In Deutschland kommt es zu schweren Gewalttaten Rechtsradikaler gegen Migranten. In Rostock zünden Rechte unter dem Beifall vieler Zuschauer einen Wohnblock an, in dem vor allem Vietnamesen leben. In Mölln in Schleswig-Holstein kommen bei einem Brandanschlag Rechtsradikaler auf zwei von Türken bewohnte Häuser zwei Mädchen und ihre Großmutter ums Leben, neun weitere Menschen werden verletzt. In den Folgewochen kommen in etlichen Städten Hunderttausende zu Demonstrationen gegen Fremdenhass zusammen, an einer Lichterkette in München nehmen 450 000 Menschen teil.

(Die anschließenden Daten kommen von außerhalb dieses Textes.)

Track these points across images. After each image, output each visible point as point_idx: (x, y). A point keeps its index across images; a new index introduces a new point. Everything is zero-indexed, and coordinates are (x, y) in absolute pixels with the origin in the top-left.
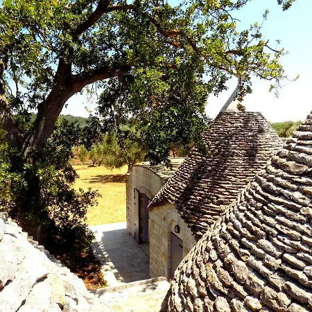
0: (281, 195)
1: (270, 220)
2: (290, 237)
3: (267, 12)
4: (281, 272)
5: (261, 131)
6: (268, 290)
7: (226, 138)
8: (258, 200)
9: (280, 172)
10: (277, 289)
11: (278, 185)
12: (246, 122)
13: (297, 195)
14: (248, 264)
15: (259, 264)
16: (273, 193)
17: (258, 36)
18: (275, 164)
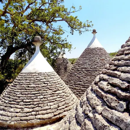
0: (73, 74)
1: (72, 78)
2: (75, 79)
3: (68, 36)
4: (74, 84)
5: (67, 63)
6: (73, 87)
7: (59, 65)
8: (69, 76)
9: (73, 70)
10: (74, 86)
11: (73, 72)
12: (64, 61)
13: (76, 73)
14: (69, 85)
15: (71, 84)
16: (72, 74)
17: (66, 41)
18: (72, 69)
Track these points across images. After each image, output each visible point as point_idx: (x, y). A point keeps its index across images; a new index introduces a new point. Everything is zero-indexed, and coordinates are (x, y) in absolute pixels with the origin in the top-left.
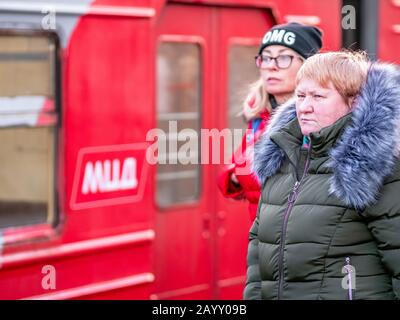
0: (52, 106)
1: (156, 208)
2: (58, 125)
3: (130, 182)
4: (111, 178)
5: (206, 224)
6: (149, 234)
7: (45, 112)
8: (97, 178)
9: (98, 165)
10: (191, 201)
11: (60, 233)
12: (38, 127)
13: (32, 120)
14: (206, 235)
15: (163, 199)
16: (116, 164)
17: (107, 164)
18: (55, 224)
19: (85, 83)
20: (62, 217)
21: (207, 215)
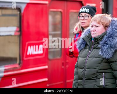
0: (19, 29)
1: (48, 59)
2: (20, 35)
3: (41, 52)
4: (36, 51)
5: (63, 64)
6: (46, 67)
7: (17, 31)
8: (31, 50)
9: (32, 47)
10: (59, 57)
11: (21, 66)
12: (14, 36)
13: (13, 33)
14: (63, 67)
15: (50, 57)
16: (37, 46)
17: (34, 46)
18: (19, 64)
19: (28, 23)
20: (21, 62)
21: (63, 61)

Scharnhauser Park entsteht

Bei den Landtagswahlen in Baden-Württemberg im April muss die CDU herbe Verluste von fast zehn Prozent der Stimmen hinnehmen, fortan bildet sie mit der SPD eine Koalitionsregierung, Ministerpräsident bleibt Erwin Teufel (CDU). Als besonders erschreckend wird der Einzug der rechten Republikaner ins Parlament gewertet, die fast elf Prozent der Stimmen erhalten. Der Kommentator der Eßlinger Zeitung sieht in den Gründen „eine Mixtur von als bedrohlich Empfundenem, wirklichen Zukunftsängsten sowie Gefühlen sozialer Benachteiligung und Konkurrenz“. Dank des Endes des kalten Kriegs und der Abrüstung in Ost und West ziehen die USA einen Großteil ihrer Truppen aus Deutschland ab, die Mehrzahl der Standorte wird geschlossen. Davon profitiert auch die Stadt Ostfildern. Am 2. November wird in den Nellingen Barracks das Licht ausgemacht, das 150 Hektar große Gelände wird geräumt. In den kommenden Jahren entsteht dort mit dem Stadtteil Scharnhauser Park eine neue Stadtmitte.